- [Exercise directions] Lay out every line of the entries below as a numbered list, skipping blank lines and leaving out the pictures.

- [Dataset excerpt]
..............................
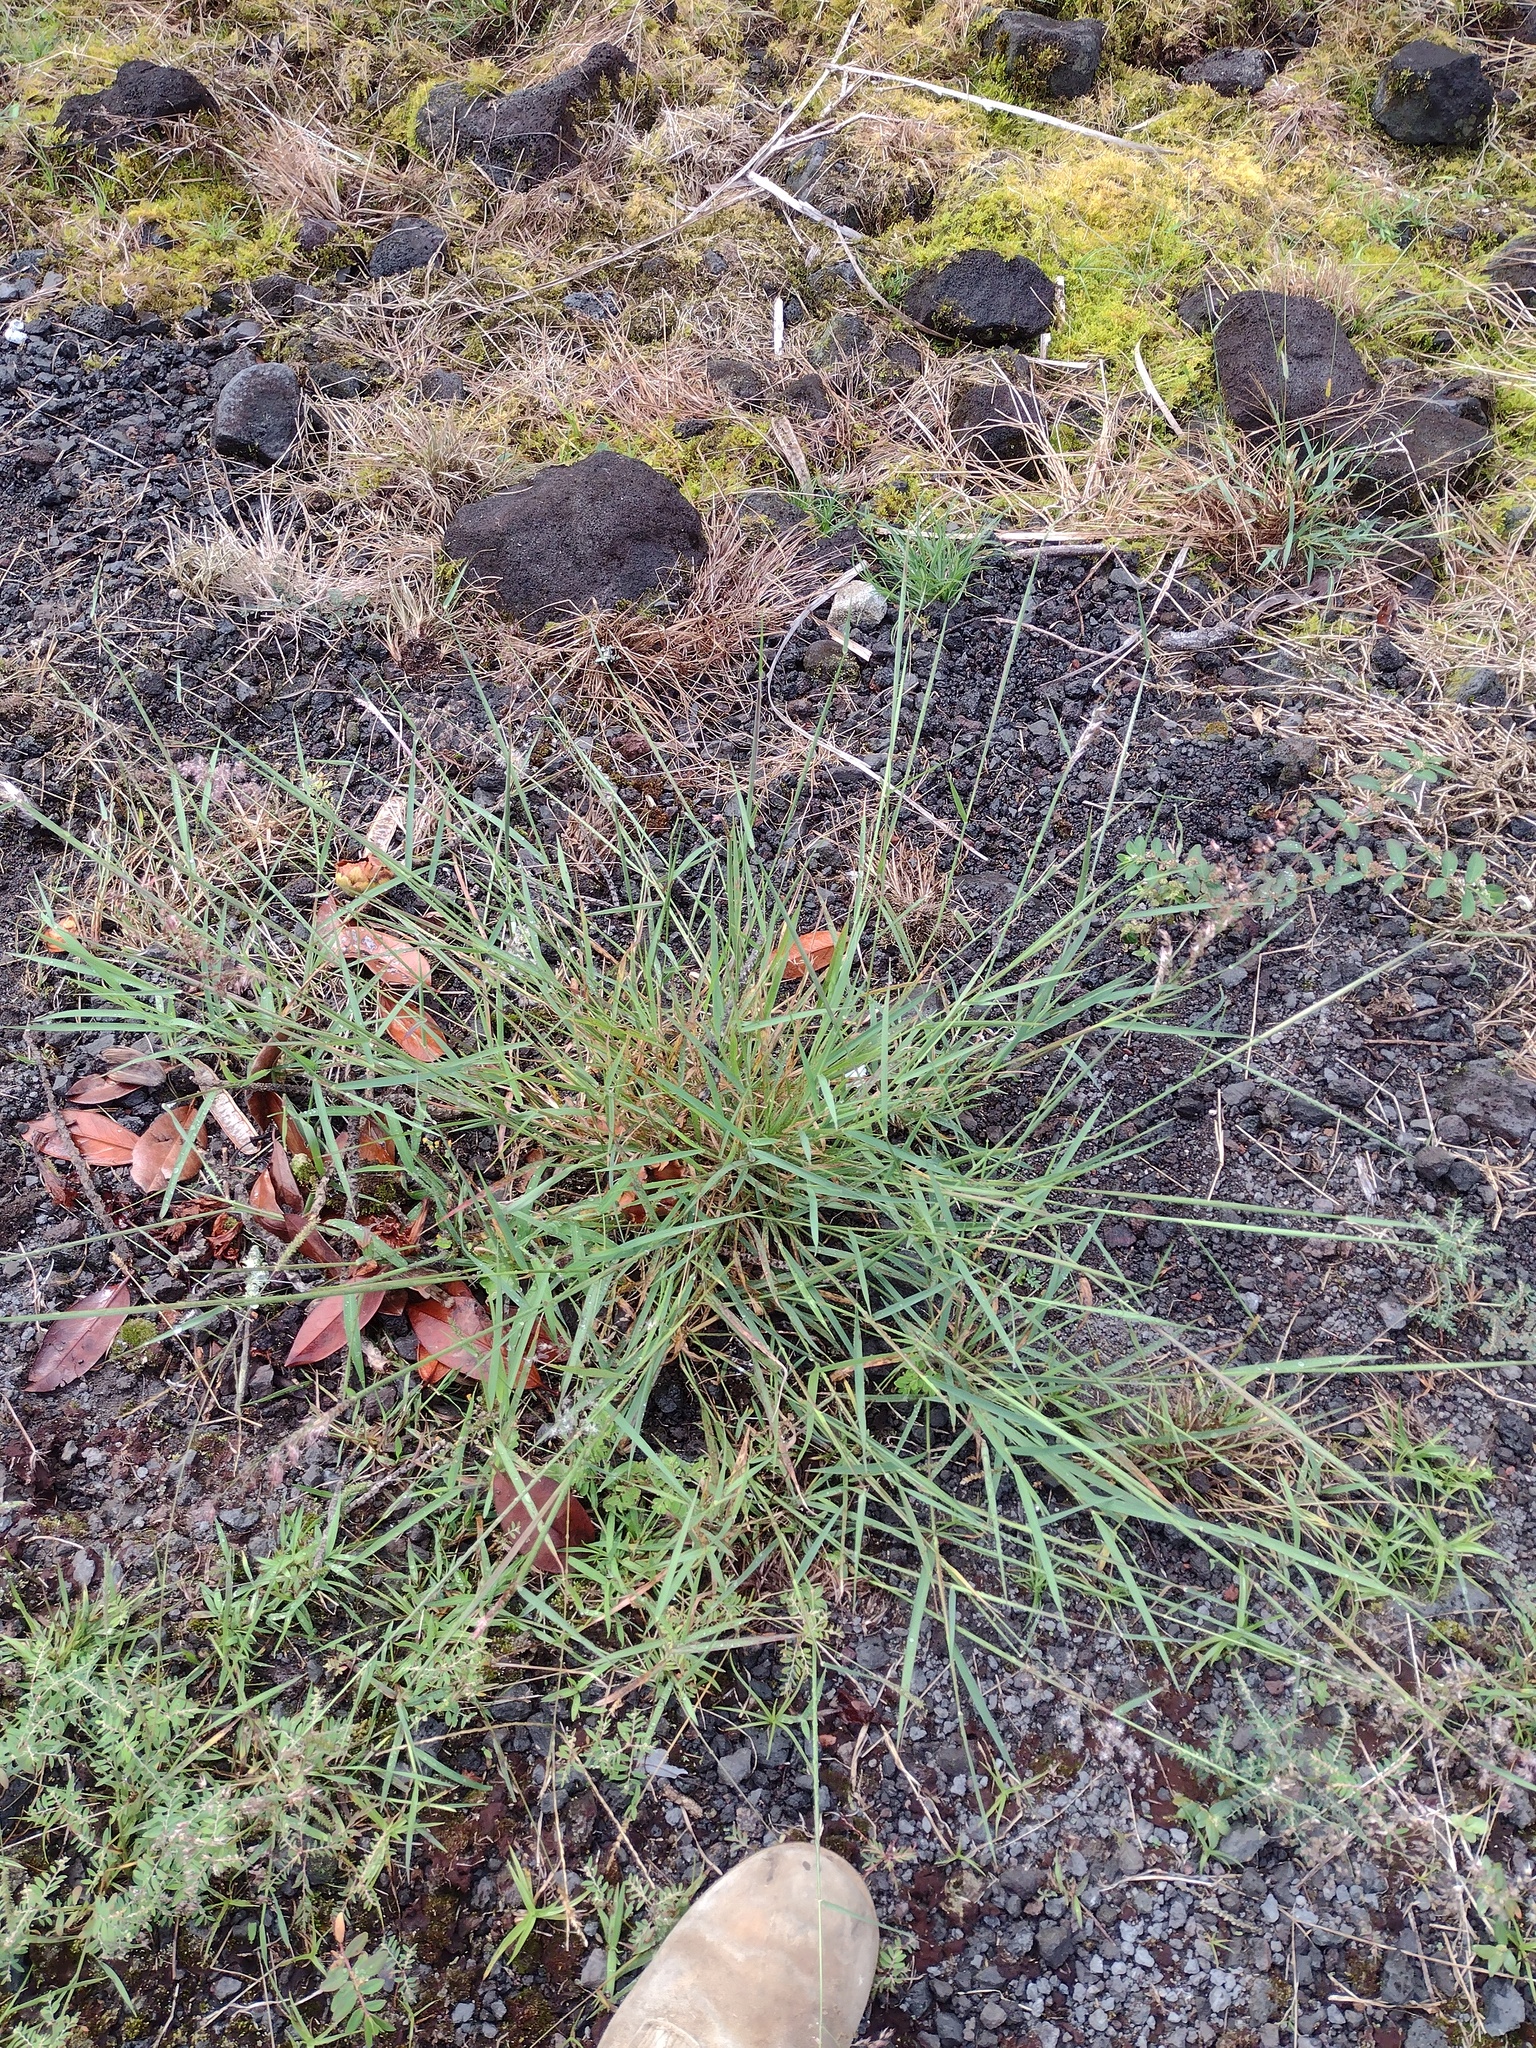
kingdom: Plantae
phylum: Tracheophyta
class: Liliopsida
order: Poales
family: Poaceae
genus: Melinis
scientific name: Melinis repens
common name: Rose natal grass
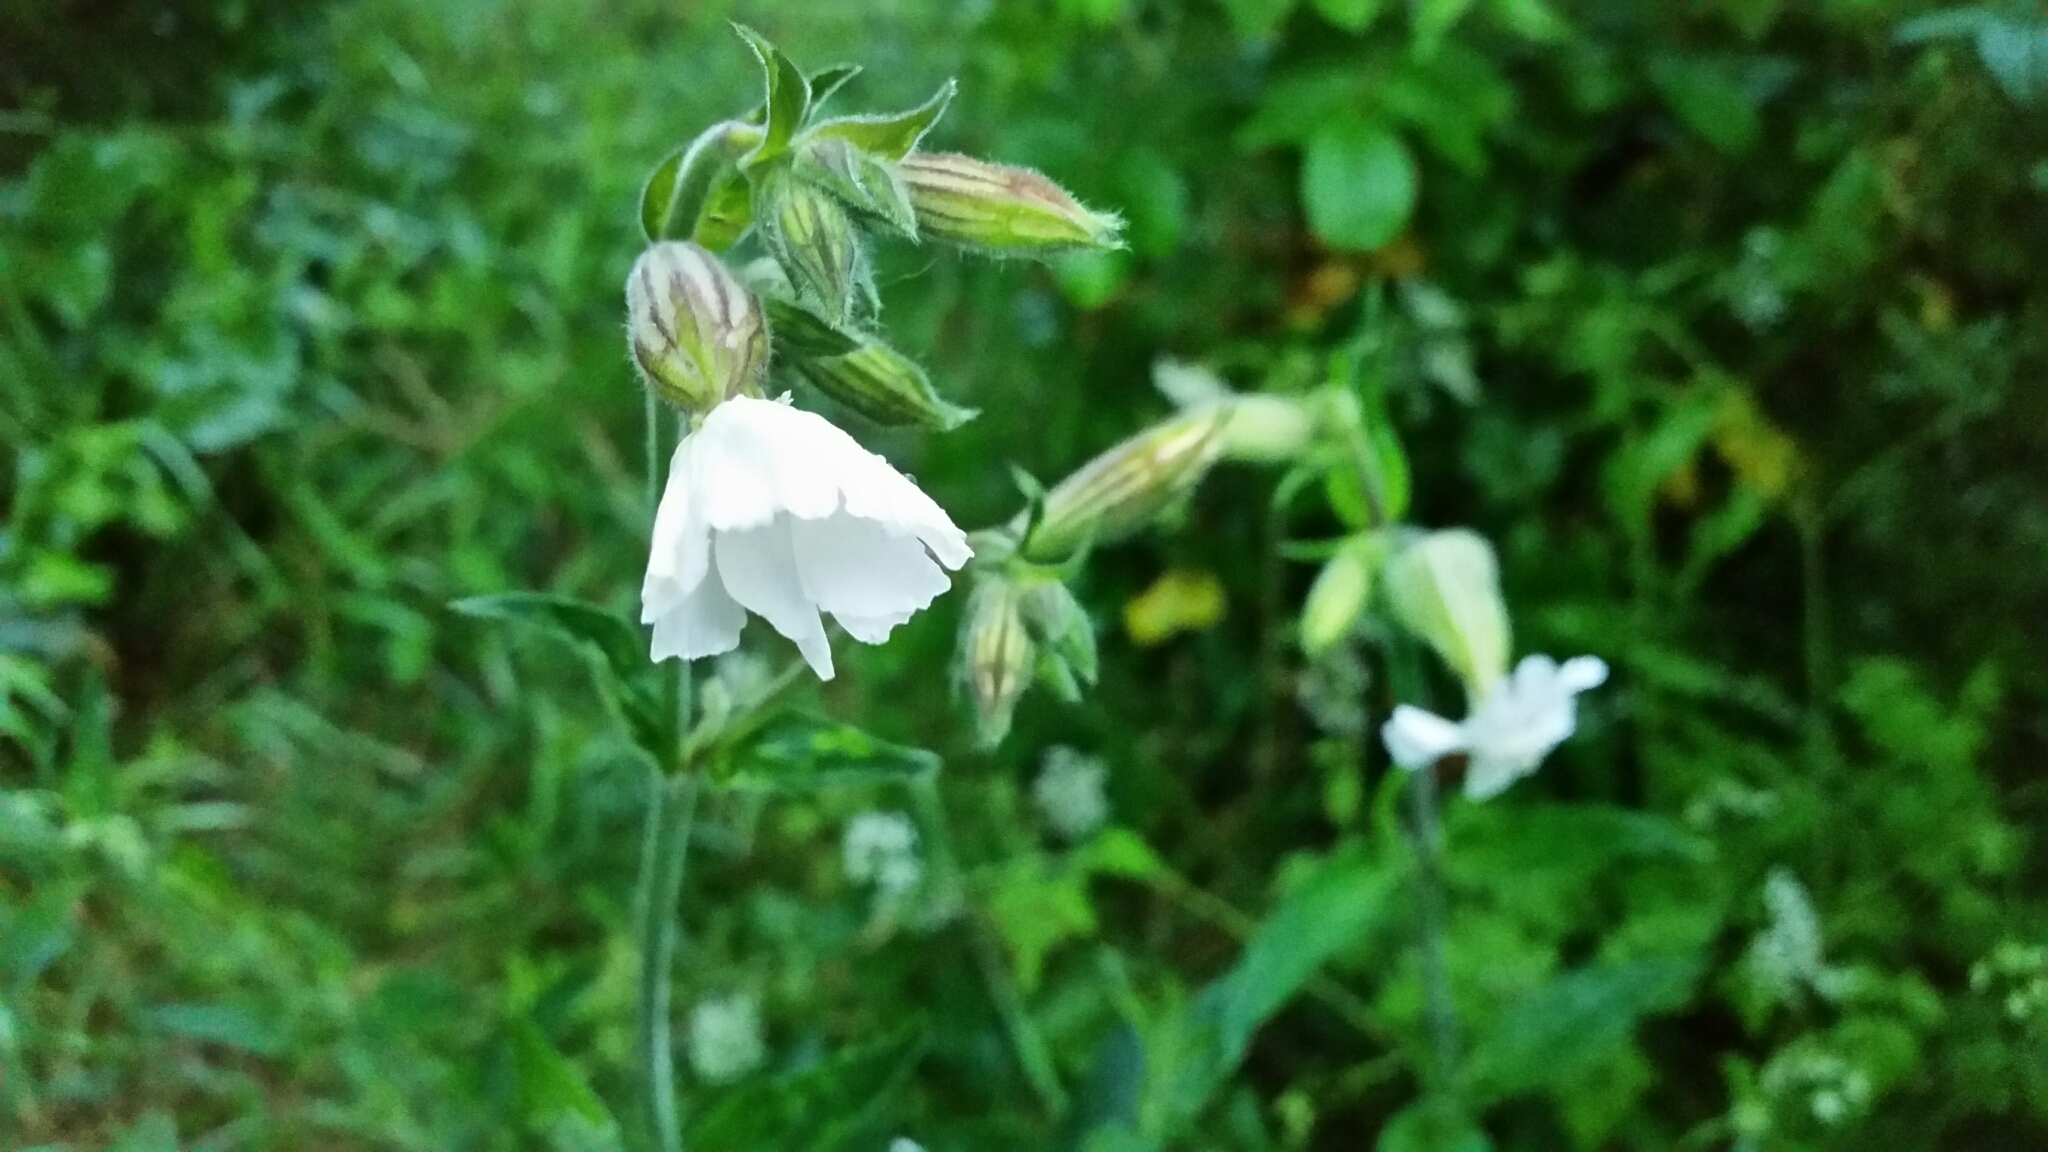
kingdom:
..............................
- [Solution]
1. kingdom: Plantae
2. phylum: Tracheophyta
3. class: Liliopsida
4. order: Poales
5. family: Poaceae
6. genus: Melinis
7. scientific name: Melinis repens
8. common name: Rose natal grass
9. kingdom:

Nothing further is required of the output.